Analysis of the Impact of Variable Speed Limits on Environmental Sustainability and Traffic Performance in Urban Networks

This work focuses on evaluating the potential of variable speed limits (VSLs) in a synthetic urban network to improve both environmental sustainability and traffic performance. The traffic system is modeled using the microscopic traffic simulator SUMO, and a physical fuel consumption and NOx emission model is used to assess the vehicles' energy efficiency. Speed limits are controlled through a nonlinear model predictive control (NMPC) approach, in which the traffic evolution and fuel consumption are respectively predicted with a macroscopic traffic model, namely the cell transmission model (CTM), and a pre-calibrated artificial neural network (ANN).

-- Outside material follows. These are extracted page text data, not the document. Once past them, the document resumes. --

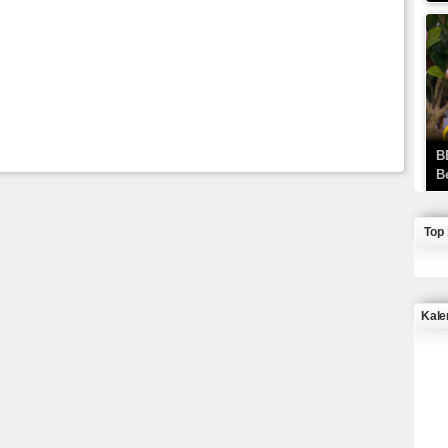
B
B
Top
Kale
J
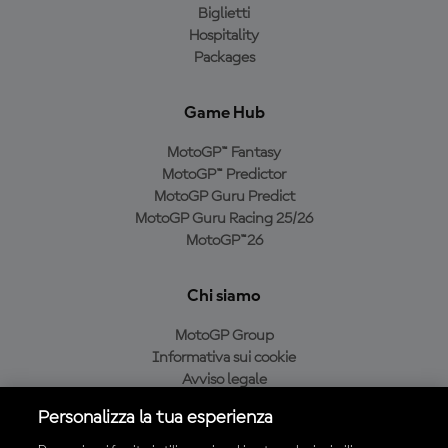
Biglietti
Hospitality
Packages
Game Hub
MotoGP™ Fantasy
MotoGP™ Predictor
MotoGP Guru Predict
MotoGP Guru Racing 25/26
MotoGP™26
Chi siamo
MotoGP Group
Informativa sui cookie
Avviso legale
Informativa sulla privacy
Personalizza la tua esperienza
Condizioni di acquisto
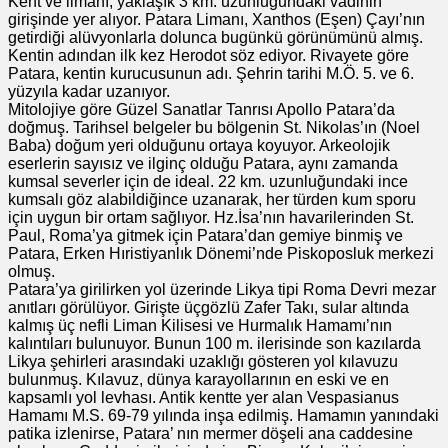
Kent ve limanı, yaklaşık 3 km. uzunluğundaki vadinin
girişinde yer alıyor. Patara Limanı, Xanthos (Eşen) Çayı’nın
getirdiği alüvyonlarla dolunca bugünkü görünümünü almış.
Kentin adından ilk kez Herodot söz ediyor. Rivayete göre
Patara, kentin kurucusunun adı. Şehrin tarihi M.Ö. 5. ve 6.
yüzyıla kadar uzanıyor.
Mitolojiye göre Güzel Sanatlar Tanrısı Apollo Patara’da
doğmuş. Tarihsel belgeler bu bölgenin St. Nikolas’ın (Noel
Baba) doğum yeri olduğunu ortaya koyuyor. Arkeolojik
eserlerin sayısız ve ilginç olduğu Patara, aynı zamanda
kumsal severler için de ideal. 22 km. uzunluğundaki ince
kumsalı göz alabildiğince uzanarak, her türden kum sporu
için uygun bir ortam sağlıyor. Hz.İsa’nın havarilerinden St.
Paul, Roma’ya gitmek için Patara’dan gemiye binmiş ve
Patara, Erken Hıristiyanlık Dönemi’nde Piskoposluk merkezi
olmuş.
Patara’ya girilirken yol üzerinde Likya tipi Roma Devri mezar
anıtları görülüyor. Girişte üçgözlü Zafer Takı, sular altında
kalmış üç nefli Liman Kilisesi ve Hurmalık Hamamı’nın
kalıntıları bulunuyor. Bunun 100 m. ilerisinde son kazılarda
Likya şehirleri arasındaki uzaklığı gösteren yol kılavuzu
bulunmuş. Kılavuz, dünya karayollarının en eski ve en
kapsamlı yol levhası. Antik kentte yer alan Vespasianus
Hamamı M.S. 69-79 yılında inşa edilmiş. Hamamın yanındaki
patika izlenirse, Patara’ nın mermer döşeli ana caddesine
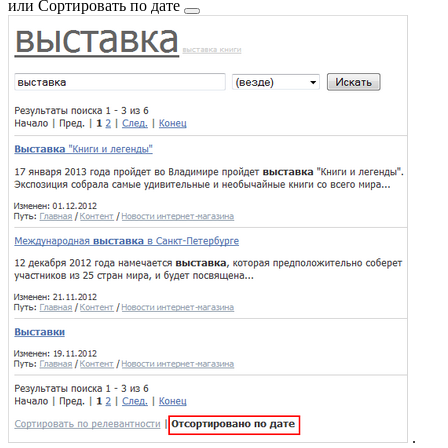
или
Сортировать по дате
.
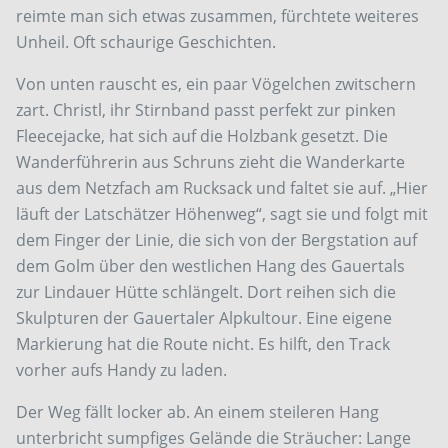
reimte man sich etwas zusammen, fürchtete weiteres
Unheil. Oft schaurige Geschichten.
Von unten rauscht es, ein paar Vögelchen zwitschern
zart. Christl, ihr Stirnband passt perfekt zur pinken
Fleecejacke, hat sich auf die Holzbank gesetzt. Die
Wanderführerin aus Schruns zieht die Wanderkarte
aus dem Netzfach am Rucksack und faltet sie auf. „Hier
läuft der Latschätzer Höhenweg“, sagt sie und folgt mit
dem Finger der Linie, die sich von der Bergstation auf
dem Golm über den westlichen Hang des Gauertals
zur Lindauer Hütte schlängelt. Dort reihen sich die
Skulpturen der Gauertaler Alpkultour. Eine eigene
Markierung hat die Route nicht. Es hilft, den Track
vorher aufs Handy zu laden.
Der Weg fällt locker ab. An einem steileren Hang
unterbricht sumpfiges Gelände die Sträucher: Lange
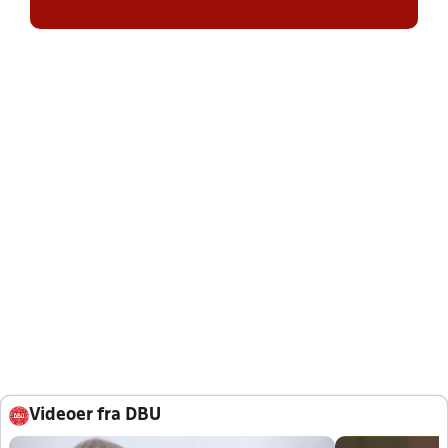
Videoer fra DBU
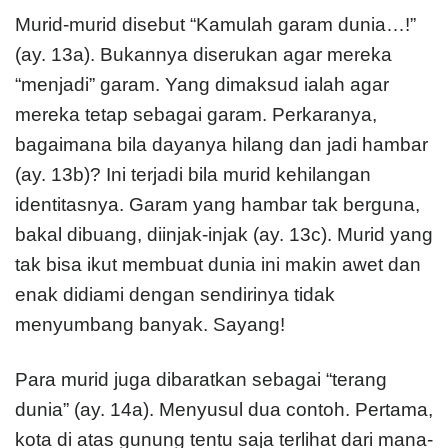
Murid-murid disebut “Kamulah garam dunia…!”
(ay. 13a). Bukannya diserukan agar mereka
“menjadi” garam. Yang dimaksud ialah agar
mereka tetap sebagai garam. Perkaranya,
bagaimana bila dayanya hilang dan jadi hambar
(ay. 13b)? Ini terjadi bila murid kehilangan
identitasnya. Garam yang hambar tak berguna,
bakal dibuang, diinjak-injak (ay. 13c). Murid yang
tak bisa ikut membuat dunia ini makin awet dan
enak didiami dengan sendirinya tidak
menyumbang banyak. Sayang!
Para murid juga dibaratkan sebagai “terang
dunia” (ay. 14a). Menyusul dua contoh. Pertama,
kota di atas gunung tentu saja terlihat dari mana-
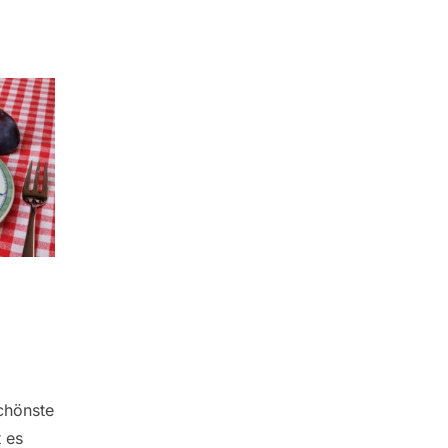
schönste
t es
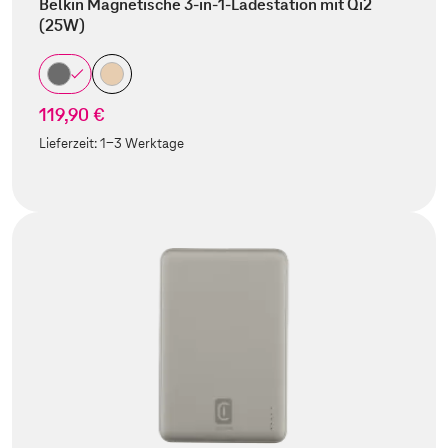
Belkin Magnetische 3-in-1-Ladestation mit Qi2
(25W)
119,90 €
Lieferzeit:
1-3 Werktage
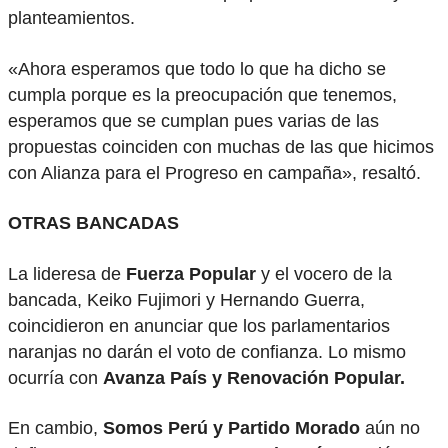
planteamientos.
«Ahora esperamos que todo lo que ha dicho se
cumpla porque es la preocupación que tenemos,
esperamos que se cumplan pues varias de las
propuestas coinciden con muchas de las que hicimos
con Alianza para el Progreso en campaña», resaltó.
OTRAS BANCADAS
La lideresa de
Fuerza Popular
y el vocero de la
bancada, Keiko Fujimori y Hernando Guerra,
coincidieron en anunciar que los parlamentarios
naranjas no darán el voto de confianza. Lo mismo
ocurría con
Avanza País y Renovación Popular.
En cambio,
Somos Perú y Partido Morado
aún no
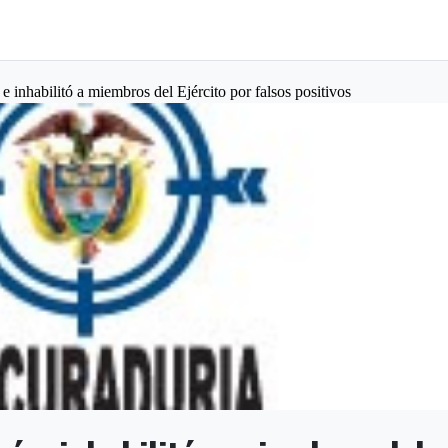
e inhabilitó a miembros del Ejército por falsos positivos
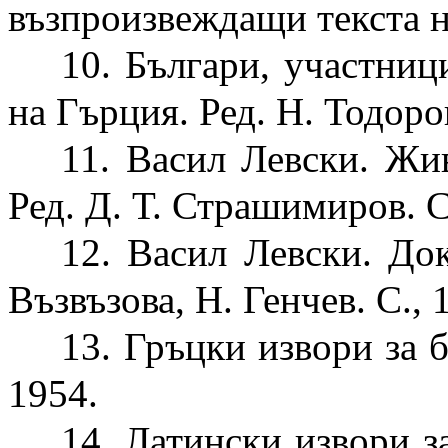
възпроизвеждащи текста на
10. Българи, участниц
на Гърция. Ред. Н. Тодоров
11. Васил Левски. Живо
Ред. Д. Т. Страшимиров. С
12. Васил Левски. Док
Възвъзова, Н. Генчев. С., 
13. Гръцки извори за б
1954.
14. Латински извори за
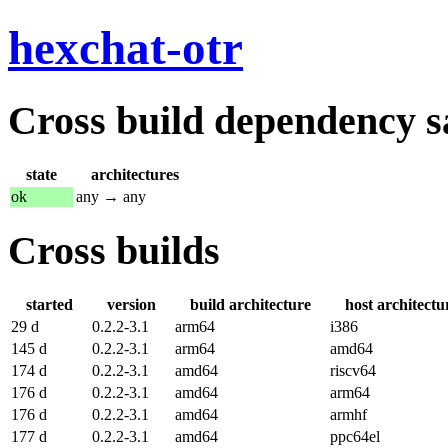
hexchat-otr
Cross build dependency sat
state
architectures
ok
any → any
Cross builds
started
version
build architecture
host architectu
29 d
0.2.2-3.1
arm64
i386
145 d
0.2.2-3.1
arm64
amd64
174 d
0.2.2-3.1
amd64
riscv64
176 d
0.2.2-3.1
amd64
arm64
176 d
0.2.2-3.1
amd64
armhf
177 d
0.2.2-3.1
amd64
ppc64el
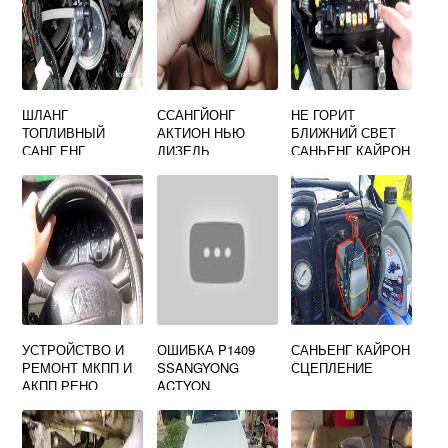
ШЛАНГ
ССАНГЙОНГ
НЕ ГОРИТ
ТОПЛИВНЫЙ
АКТИОН НЬЮ
БЛИЖНИЙ СВЕТ
САНГ ЕНГ
ДИЗЕЛЬ
САНЬЕНГ КАЙРОН
КАЙРОН ДИЗЕЛЬ
ОБГОННАЯ МУФТА
2277208400
ГЕНЕРАТОРА
УСТРОЙСТВО И
ОШИБКА P1409
САНЬЕНГ КАЙРОН
РЕМОНТ МКПП И
SSANGYONG
СЦЕПЛЕНИЕ
АКПП РЕНО
ACTYON
СЦЕНИК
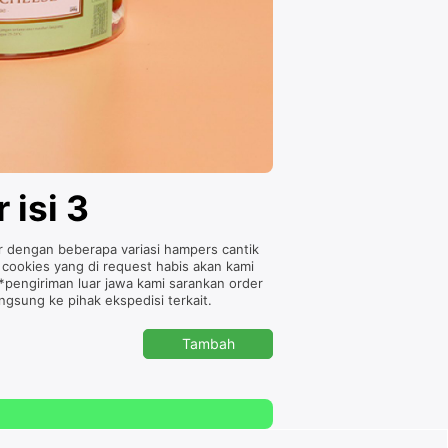
isi 3
ir dengan beberapa variasi hampers cantik
 cookies yang di request habis akan kami
*pengiriman luar jawa kami sarankan order
gsung ke pihak ekspedisi terkait.
Tambah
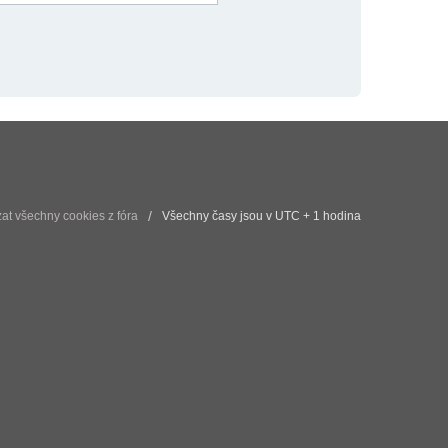
t všechny cookies z fóra
Všechny časy jsou v UTC + 1 hodina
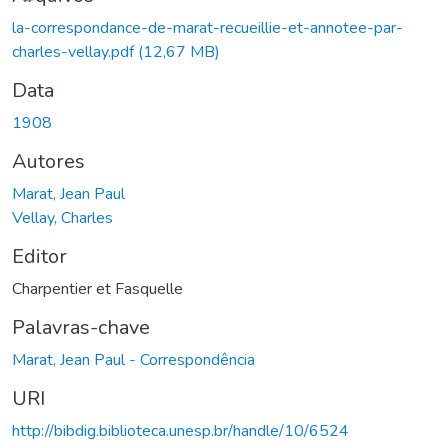
Carregando...
la-correspondance-de-marat-recueillie-et-annotee-par-
charles-vellay.pdf
(12,67 MB)
Data
1908
Autores
Marat, Jean Paul
Vellay, Charles
Editor
Charpentier et Fasquelle
Palavras-chave
Marat, Jean Paul - Correspondência
URI
http://bibdig.biblioteca.unesp.br/handle/10/6524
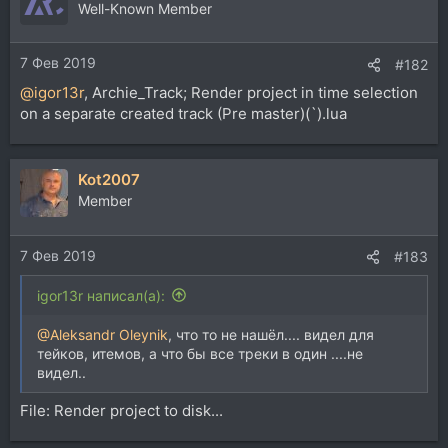
Well-Known Member
7 Фев 2019
#182
@igor13r
, Archie_Track; Render project in time selection
on a separate created track (Pre master)(`).lua
Kot2007
Member
7 Фев 2019
#183
igor13r написал(а):
@Aleksandr Oleynik
, что то не нашёл.... видел для
тейков, итемов, а что бы все треки в один ....не
видел..
File: Render project to disk...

The results reveal that in transient phases between different levels of congestion, the proposed eco-VSL controller is faster to decongest the network, resulting in an improvement of the environmental sustainability and the traffic performance both in the controlled network, and at its boundary roads.

Automated summary

This work focuses on evaluating the potential of using variable speed limits (VSLs) in a synthetic urban network to improve both environmental sustainability and traffic performance. The traffic system is modeled using the microscopic traffic simulator SUMO, and a physical fuel consumption and NOx emission model is used to assess the vehicles' energy efficiency. The speed limits are controlled through a nonlinear model predictive control (NMPC) approach, where the traffic evolution and fuel consumption are predicted using a macroscopic traffic model (CTM) and a pre-calibrated artificial neural network (ANN). The results show that the proposed eco-VSL controller is faster at decongesting the network during transient phases between different levels of congestion, resulting in improved environmental sustainability and traffic performance in both the controlled network and its boundary roads.